September 22, 2005

Literature: Amitav Ghosh


Amitav Ghosh

Amitav Ghosh was born in Calcutta in 1956. He grew up in Bangladesh (then East Pakistan), Sri Lanka, Iran and India. After graduating from the University of Delhi, he went to Oxford to study Social Anthropology and received a Master of Philosophy and a Ph. D in 1982. In 1980, he went to Egypt to do field work in the fellaheen village of Lataifa. The work he did there resulted in In an Antique Land (IAAL 1993). Ghosh has been a journalist and published his first novel, The Circle of Reason in 1986, and his second, The Shadow Lines, in 1988. Since then, he has published IAAL, The Calcutta Chromosome, and The Glass Palace, done fieldwork in Cambodia, lived in Delhi and written for a number of publications. He currently lives in New York and teaches at Columbia University.

Books by Ghosh:

> The Circle of Reason. New York: Viking, 1986. 423 pp.
Ghosh's first novel opens with the arrival of a child "Alu" ("potato"-- for the shape of his head) in a small village and is divided into three sections: "Satwa: Reason," "Rajas: Passion," and "Tamas: Death."
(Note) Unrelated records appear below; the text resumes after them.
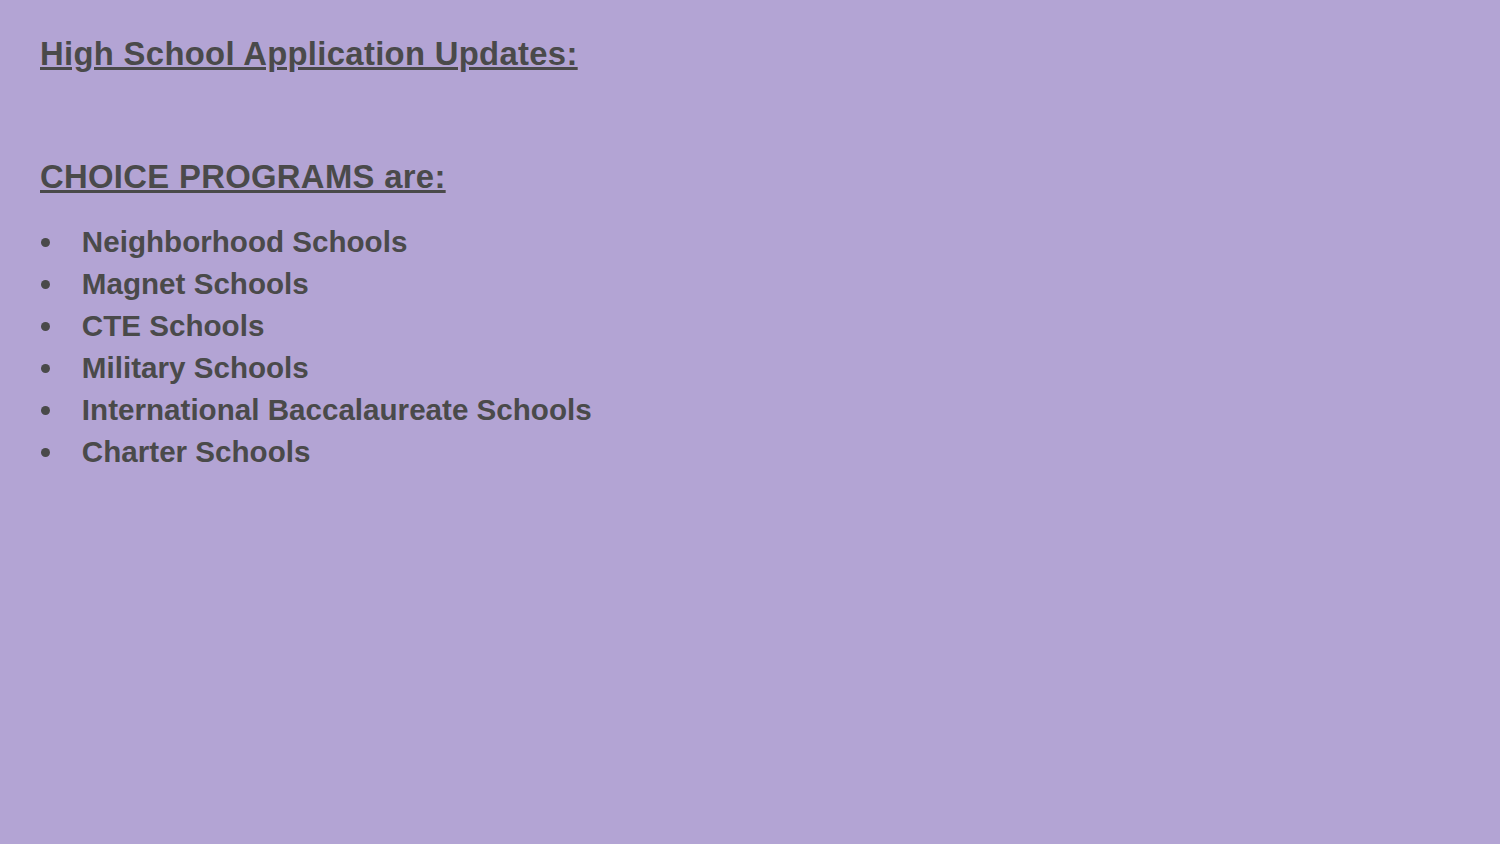High School Application Updates:
CHOICE PROGRAMS are:
Neighborhood Schools
Magnet Schools
CTE Schools
Military Schools
International Baccalaureate Schools
Charter Schools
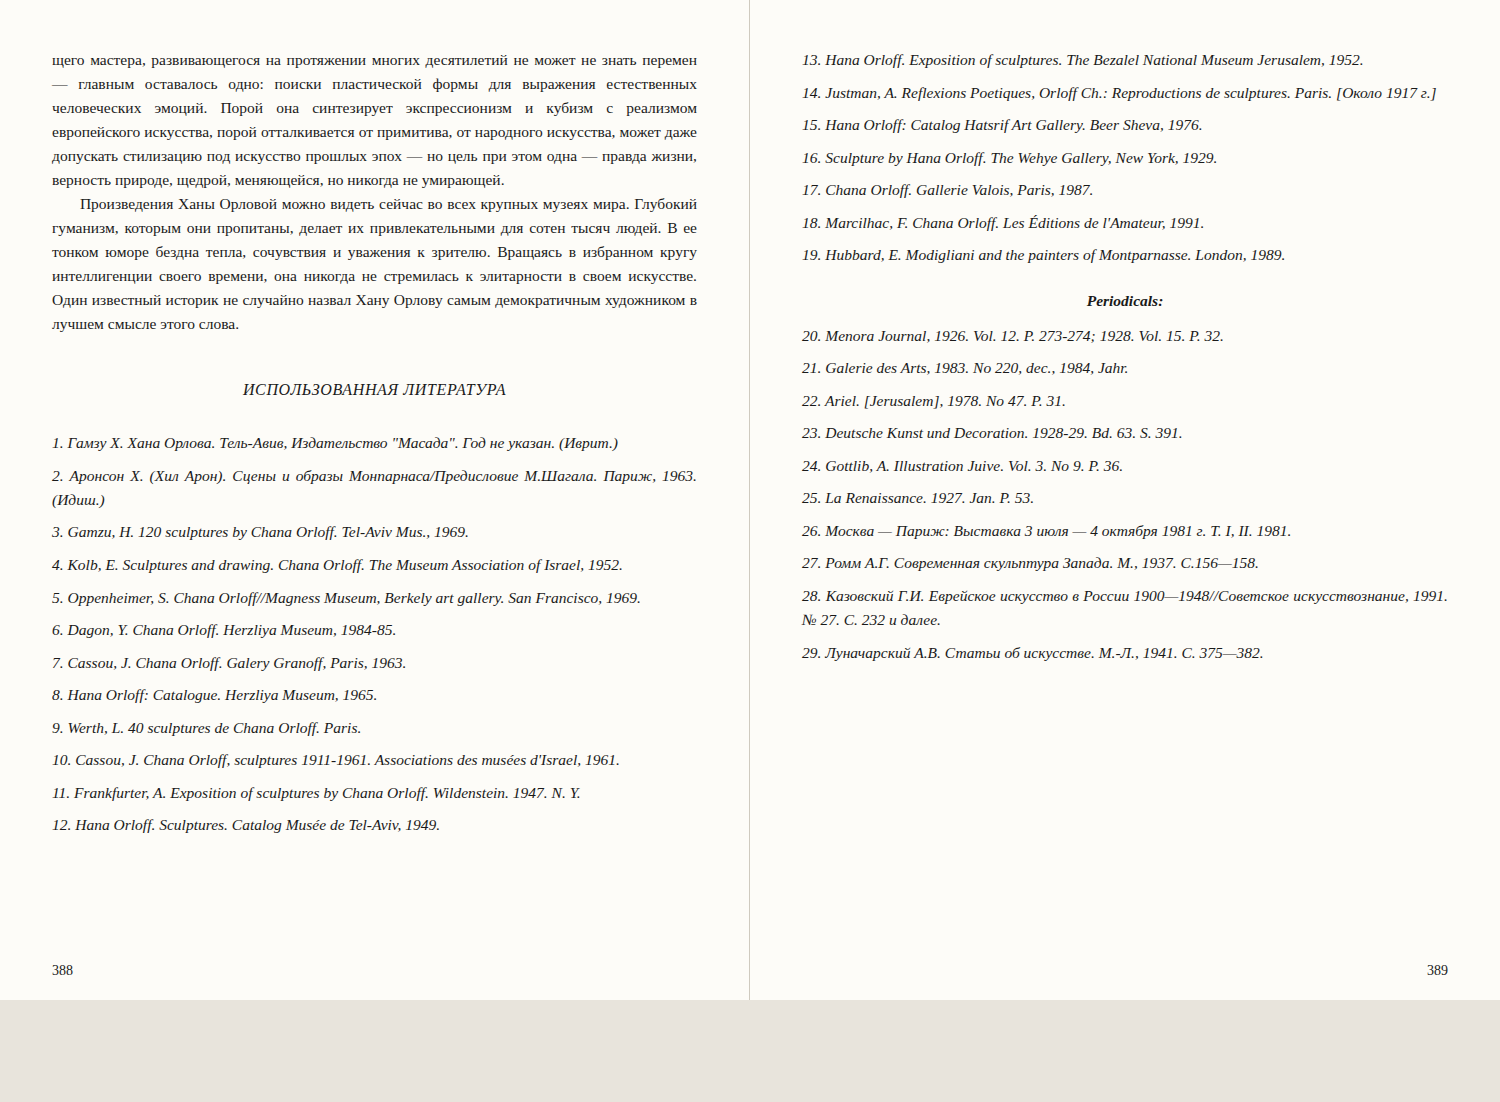щего мастера, развивающегося на протяжении многих десятилетий не может не знать перемен — главным оставалось одно: поиски пластической формы для выражения естественных человеческих эмоций. Порой она синтезирует экспрессионизм и кубизм с реализмом европейского искусства, порой отталкивается от примитива, от народного искусства, может даже допускать стилизацию под искусство прошлых эпох — но цель при этом одна — правда жизни, верность природе, щедрой, меняющейся, но никогда не умирающей.
Произведения Ханы Орловой можно видеть сейчас во всех крупных музеях мира. Глубокий гуманизм, которым они пропитаны, делает их привлекательными для сотен тысяч людей. В ее тонком юморе бездна тепла, сочувствия и уважения к зрителю. Вращаясь в избранном кругу интеллигенции своего времени, она никогда не стремилась к элитарности в своем искусстве. Один известный историк не случайно назвал Хану Орлову самым демократичным художником в лучшем смысле этого слова.
ИСПОЛЬЗОВАННАЯ ЛИТЕРАТУРА
1. Гамзу Х. Хана Орлова. Тель-Авив, Издательство "Масада". Год не указан. (Иврит.)
2. Аронсон Х. (Хил Арон). Сцены и образы Монпарнаса/Предисловие М.Шагала. Париж, 1963. (Идиш.)
3. Gamzu, H. 120 sculptures by Chana Orloff. Tel-Aviv Mus., 1969.
4. Kolb, E. Sculptures and drawing. Chana Orloff. The Museum Association of Israel, 1952.
5. Oppenheimer, S. Chana Orloff//Magness Museum, Berkely art gallery. San Francisco, 1969.
6. Dagon, Y. Chana Orloff. Herzliya Museum, 1984-85.
7. Cassou, J. Chana Orloff. Galery Granoff, Paris, 1963.
8. Hana Orloff: Catalogue. Herzliya Museum, 1965.
9. Werth, L. 40 sculptures de Chana Orloff. Paris.
10. Cassou, J. Chana Orloff, sculptures 1911-1961. Associations des musées d'Israel, 1961.
11. Frankfurter, A. Exposition of sculptures by Chana Orloff. Wildenstein. 1947. N. Y.
12. Hana Orloff. Sculptures. Catalog Musée de Tel-Aviv, 1949.
388
13. Hana Orloff. Exposition of sculptures. The Bezalel National Museum Jerusalem, 1952.
14. Justman, A. Reflexions Poetiques, Orloff Ch.: Reproductions de sculptures. Paris. [Около 1917 г.]
15. Hana Orloff: Catalog Hatsrif Art Gallery. Beer Sheva, 1976.
16. Sculpture by Hana Orloff. The Wehye Gallery, New York, 1929.
17. Chana Orloff. Gallerie Valois, Paris, 1987.
18. Marcilhac, F. Chana Orloff. Les Éditions de l'Amateur, 1991.
19. Hubbard, E. Modigliani and the painters of Montparnasse. London, 1989.
Periodicals:
20. Menora Journal, 1926. Vol. 12. P. 273-274; 1928. Vol. 15. P. 32.
21. Galerie des Arts, 1983. No 220, dec., 1984, Jahr.
22. Ariel. [Jerusalem], 1978. No 47. P. 31.
23. Deutsche Kunst und Decoration. 1928-29. Bd. 63. S. 391.
24. Gottlib, A. Illustration Juive. Vol. 3. No 9. P. 36.
25. La Renaissance. 1927. Jan. P. 53.
26. Москва — Париж: Выставка 3 июля — 4 октября 1981 г. Т. I, II. 1981.
27. Ромм А.Г. Современная скульптура Запада. М., 1937. С.156—158.
28. Казовский Г.И. Еврейское искусство в России 1900—1948//Советское искусствознание, 1991. № 27. С. 232 и далее.
29. Луначарский А.В. Статьи об искусстве. М.-Л., 1941. С. 375—382.
389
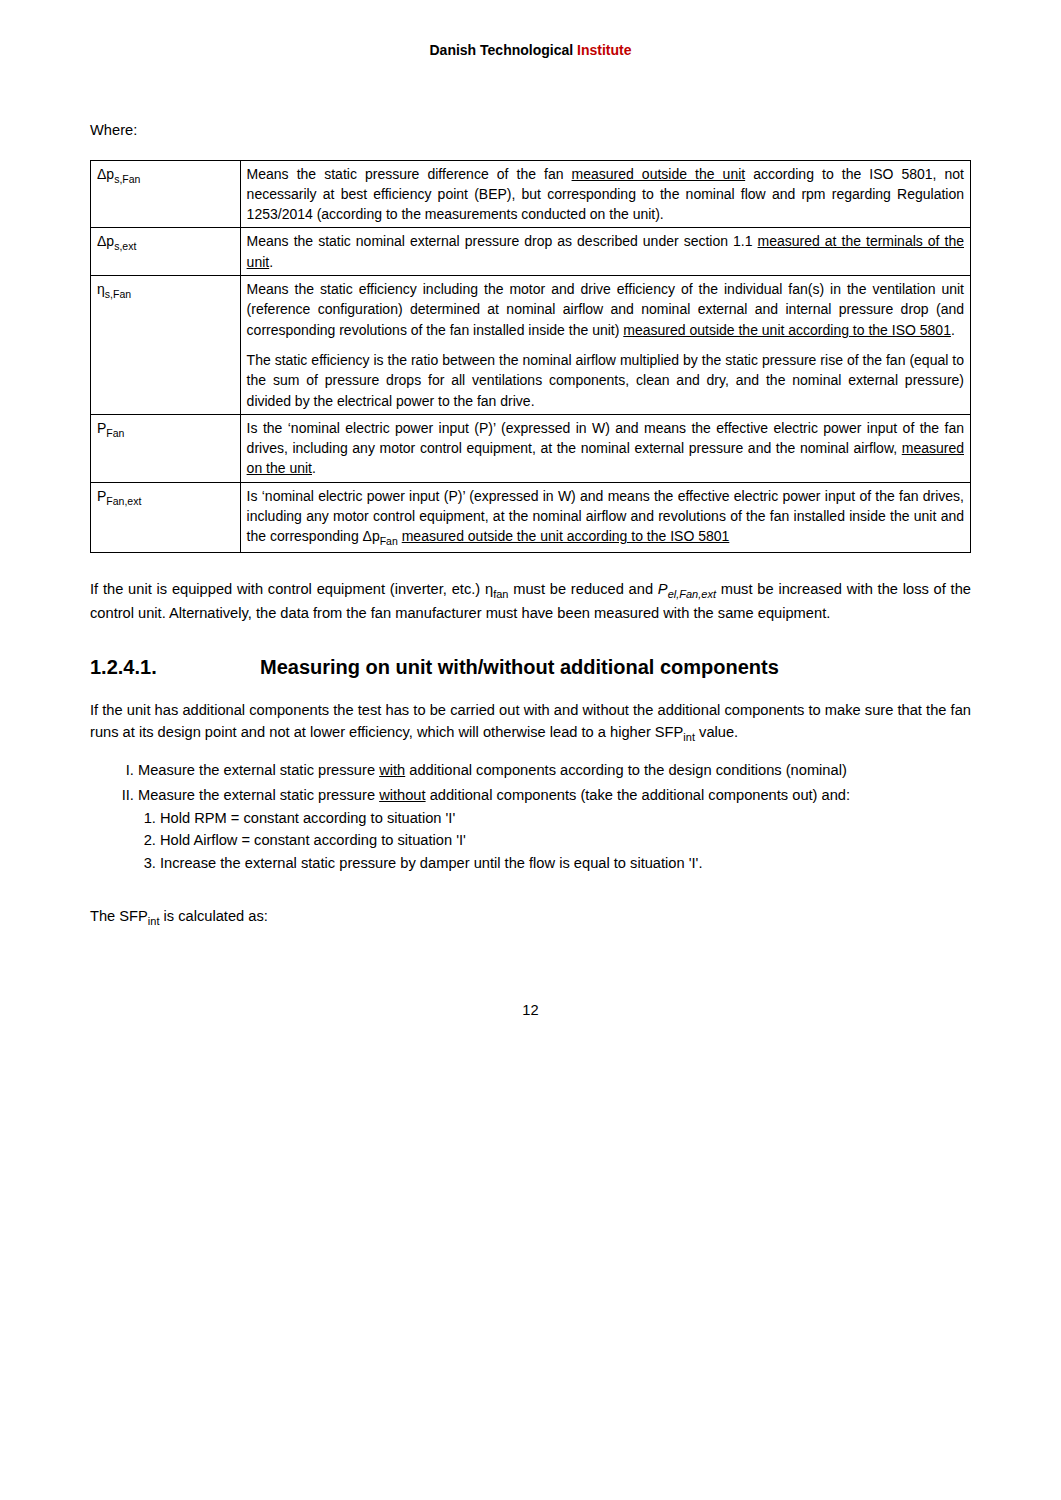Danish Technological Institute
Where:
| Δp s,Fan | Means the static pressure difference of the fan measured outside the unit according to the ISO 5801, not necessarily at best efficiency point (BEP), but corresponding to the nominal flow and rpm regarding Regulation 1253/2014 (according to the measurements conducted on the unit). |
| Δp s,ext | Means the static nominal external pressure drop as described under section 1.1 measured at the terminals of the unit . |
| η s,Fan | Means the static efficiency including the motor and drive efficiency of the individual fan(s) in the ventilation unit (reference configuration) determined at nominal airflow and nominal external and internal pressure drop (and corresponding revolutions of the fan installed inside the unit) measured outside the unit according to the ISO 5801 . The static efficiency is the ratio between the nominal airflow multiplied by the static pressure rise of the fan (equal to the sum of pressure drops for all ventilations components, clean and dry, and the nominal external pressure) divided by the electrical power to the fan drive. |
| P Fan | Is the ‘nominal electric power input (P)’ (expressed in W) and means the effective electric power input of the fan drives, including any motor control equipment, at the nominal external pressure and the nominal airflow, measured on the unit . |
| P Fan,ext | Is ‘nominal electric power input (P)’ (expressed in W) and means the effective electric power input of the fan drives, including any motor control equipment, at the nominal airflow and revolutions of the fan installed inside the unit and the corresponding Δp Fan measured outside the unit according to the ISO 5801 |
If the unit is equipped with control equipment (inverter, etc.) ηfan must be reduced and Pel,Fan,ext must be increased with the loss of the control unit. Alternatively, the data from the fan manufacturer must have been measured with the same equipment.
1.2.4.1. Measuring on unit with/without additional components
If the unit has additional components the test has to be carried out with and without the additional components to make sure that the fan runs at its design point and not at lower efficiency, which will otherwise lead to a higher SFPint value.
Measure the external static pressure with additional components according to the design conditions (nominal)
Measure the external static pressure without additional components (take the additional components out) and:
Hold RPM = constant according to situation 'I'
Hold Airflow = constant according to situation 'I'
Increase the external static pressure by damper until the flow is equal to situation 'I'.
The SFPint is calculated as:
12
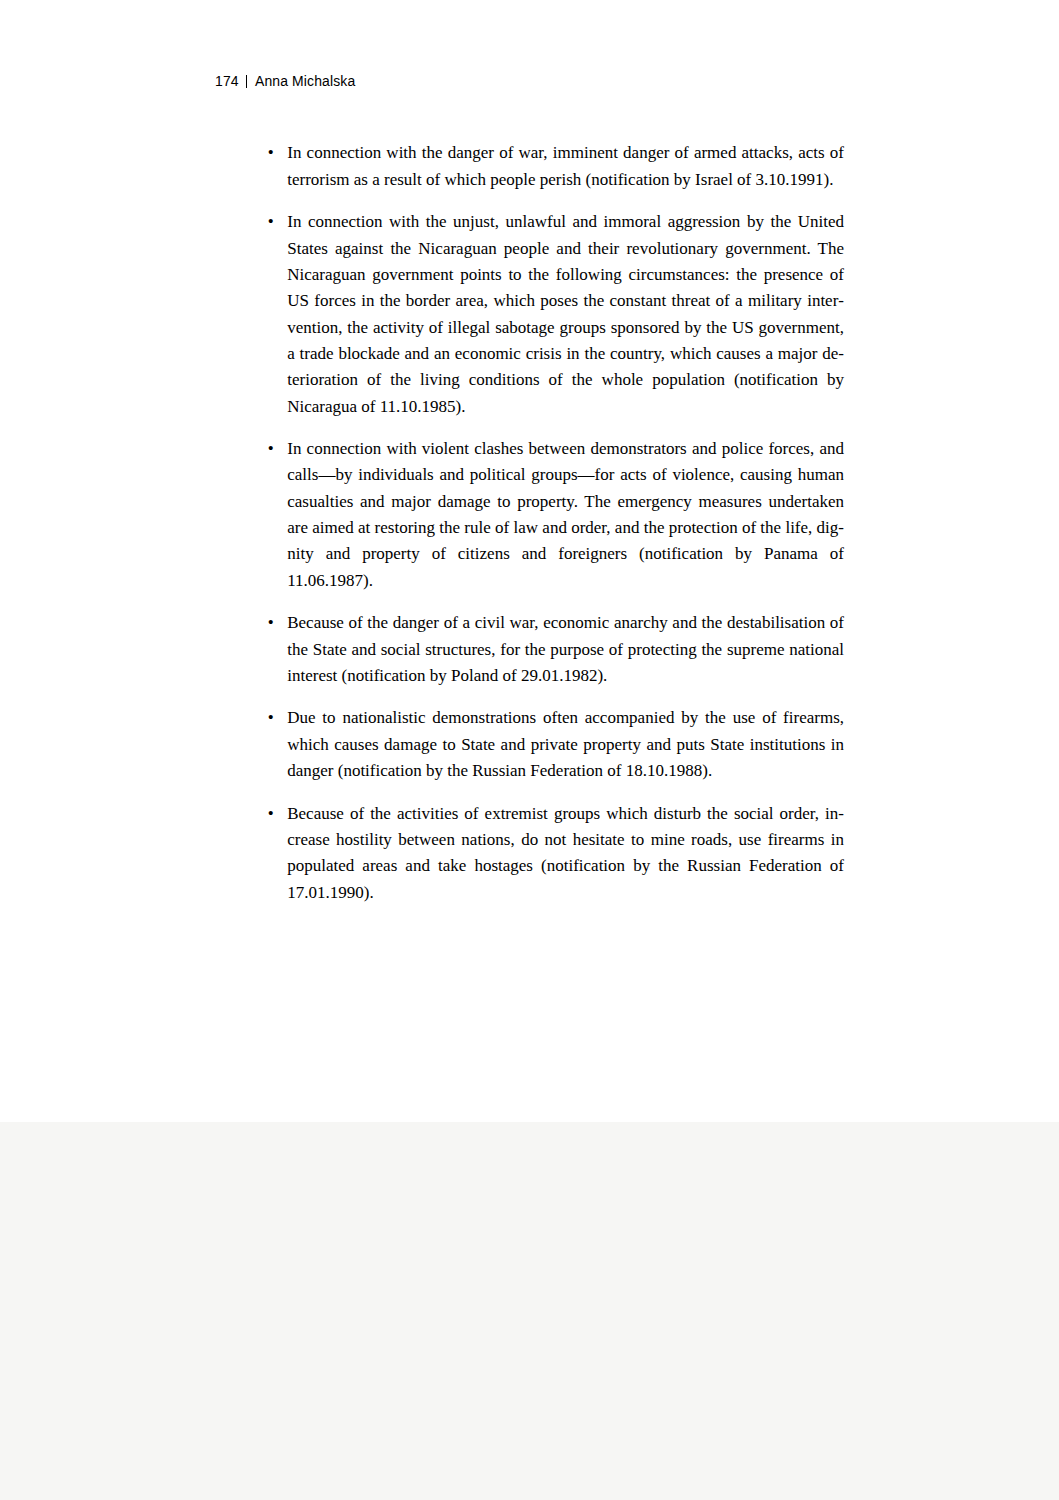174 Anna Michalska
In connection with the danger of war, imminent danger of armed attacks, acts of terrorism as a result of which people perish (notification by Israel of 3.10.1991).
In connection with the unjust, unlawful and immoral aggression by the United States against the Nicaraguan people and their revolutionary government. The Nicaraguan government points to the following circumstances: the presence of US forces in the border area, which poses the constant threat of a military intervention, the activity of illegal sabotage groups sponsored by the US government, a trade blockade and an economic crisis in the country, which causes a major deterioration of the living conditions of the whole population (notification by Nicaragua of 11.10.1985).
In connection with violent clashes between demonstrators and police forces, and calls—by individuals and political groups—for acts of violence, causing human casualties and major damage to property. The emergency measures undertaken are aimed at restoring the rule of law and order, and the protection of the life, dignity and property of citizens and foreigners (notification by Panama of 11.06.1987).
Because of the danger of a civil war, economic anarchy and the destabilisation of the State and social structures, for the purpose of protecting the supreme national interest (notification by Poland of 29.01.1982).
Due to nationalistic demonstrations often accompanied by the use of firearms, which causes damage to State and private property and puts State institutions in danger (notification by the Russian Federation of 18.10.1988).
Because of the activities of extremist groups which disturb the social order, increase hostility between nations, do not hesitate to mine roads, use firearms in populated areas and take hostages (notification by the Russian Federation of 17.01.1990).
> The Shadow Lines. New York: Penguin, 1990. (First published in England by Bloomsbury Press, 1988) 246 pp.
His second novel focuses on the narrator's family in Calcutta and Dhaka and their connection with an English family in London.

> In an Antique Land. New York: Vintage, 1994. (First published in England by Granta Books, 1992) 393 pp.
The cover proclaims IAAL "History in the guise of a traveller's tale," and the multi-generic book moves back and forth between Ghosh's experience living in small villages and towns in the Nile Delta and his reconstruction of a Jewish trader and his slave's lives in the eleventh century from documents from the Cairo Geniza.

> The Calcutta Chromosome (Picador, 1996)
This novel has been described as "a kind of mystery thriller" (India Today). It brings together three searches: the first is that of an Egyptian clerk, Antar, working alone in a New York apartment in the early years of the twenty-first century to trace the adventures of L. Murugan, who disappeared in Calcutta in 1995; the second pertains to Murugan's obsession with the missing links in the history of malaria research; the third search is that of Urmila Roy, a journalist in Calcutta in 1995 who is researching the works of Phulboni, a writer who produced a strange cycle of "Lakhan stories" that he wrote in the 1930s but suppressed thereafter.

> The Glass Palace (Random, 2000)
In a review in The New York Times, Pankaj Mishra describes Ghosh as one of few postcolonial writers "to have expressed in his work a developing awareness of the aspirations, defeats and disappointments of colonized peoples as they figure out their place in the world." The novel is set primarily in Burma and India and catalogs the evolving history of those regions before and during the fraught years of the second world war and India's independence struggle.